From the entries below, copy exactly the lines from the one that contains "right eye: (576, 386)" through the one that contains "right elbow: (763, 674)", both included, and only those.

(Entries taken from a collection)
---+---

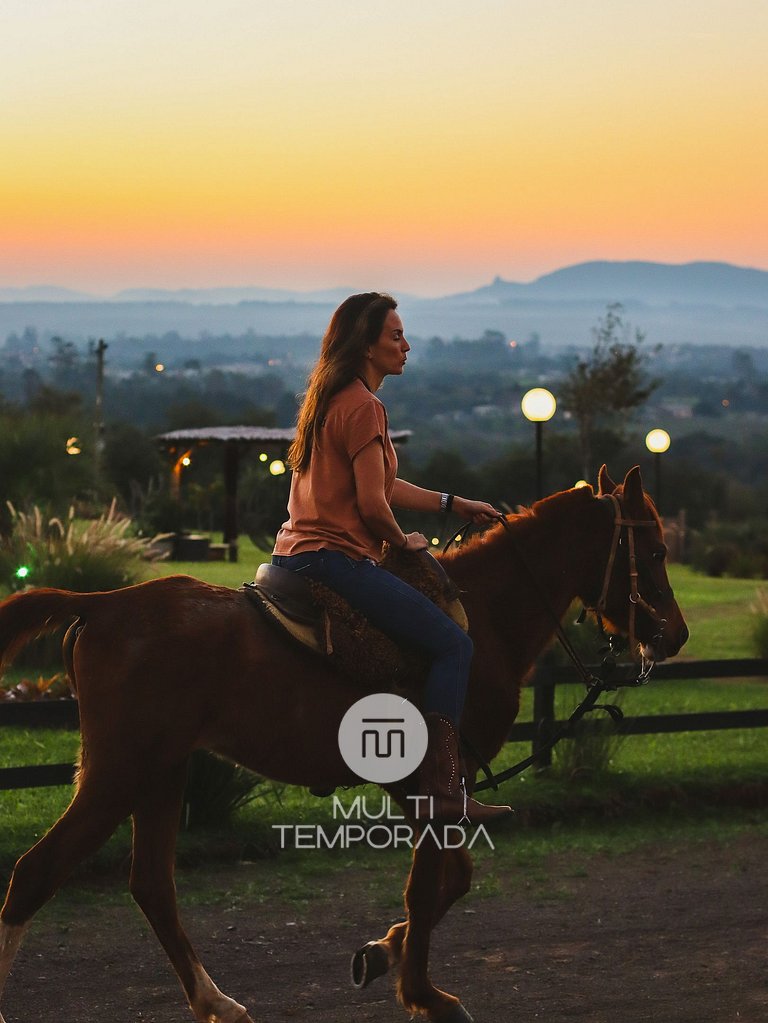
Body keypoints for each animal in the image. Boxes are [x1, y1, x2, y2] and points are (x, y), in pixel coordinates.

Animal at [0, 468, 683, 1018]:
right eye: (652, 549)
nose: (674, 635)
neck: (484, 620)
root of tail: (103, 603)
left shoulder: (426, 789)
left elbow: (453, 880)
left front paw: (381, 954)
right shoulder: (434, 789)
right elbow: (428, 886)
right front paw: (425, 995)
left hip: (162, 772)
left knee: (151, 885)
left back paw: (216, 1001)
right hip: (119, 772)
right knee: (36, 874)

---+---

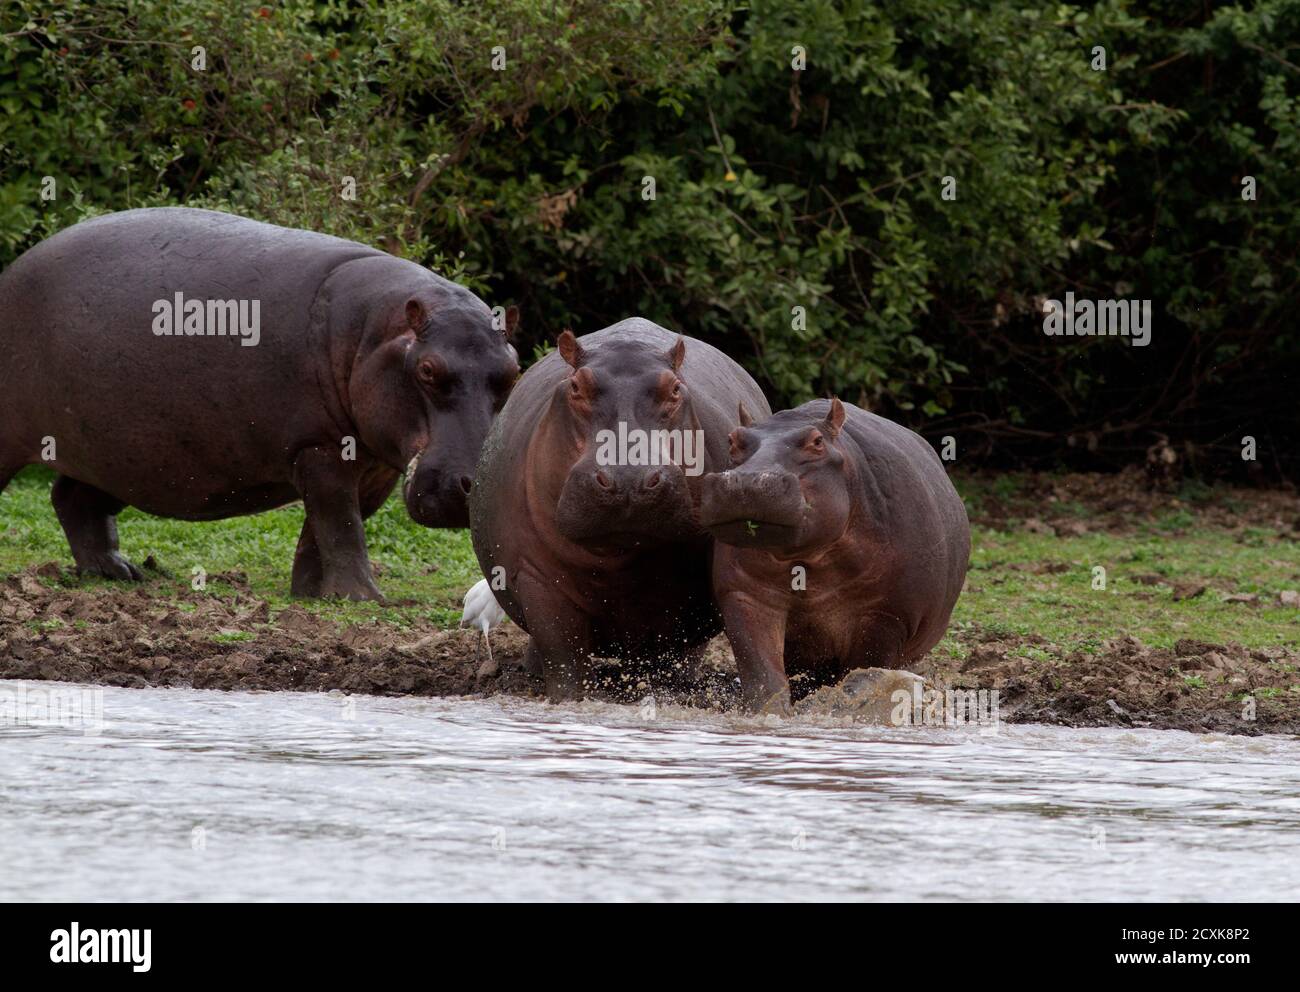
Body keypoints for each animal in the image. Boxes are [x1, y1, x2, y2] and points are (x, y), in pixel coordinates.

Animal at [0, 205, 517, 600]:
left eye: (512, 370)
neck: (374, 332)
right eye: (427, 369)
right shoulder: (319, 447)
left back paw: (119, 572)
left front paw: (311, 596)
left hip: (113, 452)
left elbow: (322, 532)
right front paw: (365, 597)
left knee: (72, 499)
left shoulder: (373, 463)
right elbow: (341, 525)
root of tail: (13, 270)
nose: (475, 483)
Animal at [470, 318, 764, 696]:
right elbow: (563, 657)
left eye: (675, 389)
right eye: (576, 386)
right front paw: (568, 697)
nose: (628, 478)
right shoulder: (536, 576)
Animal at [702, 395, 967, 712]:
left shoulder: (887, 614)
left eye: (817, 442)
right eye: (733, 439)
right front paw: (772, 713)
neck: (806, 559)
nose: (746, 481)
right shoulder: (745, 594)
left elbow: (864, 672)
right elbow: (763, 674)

---+---

**Answer for the task**
right eye: (576, 386)
right front paw: (568, 697)
nose: (628, 478)
right shoulder: (536, 576)
Animal at [702, 395, 967, 712]:
left shoulder: (887, 614)
left eye: (817, 442)
right eye: (733, 439)
right front paw: (772, 713)
neck: (806, 559)
nose: (746, 481)
right shoulder: (745, 594)
left elbow: (864, 672)
right elbow: (763, 674)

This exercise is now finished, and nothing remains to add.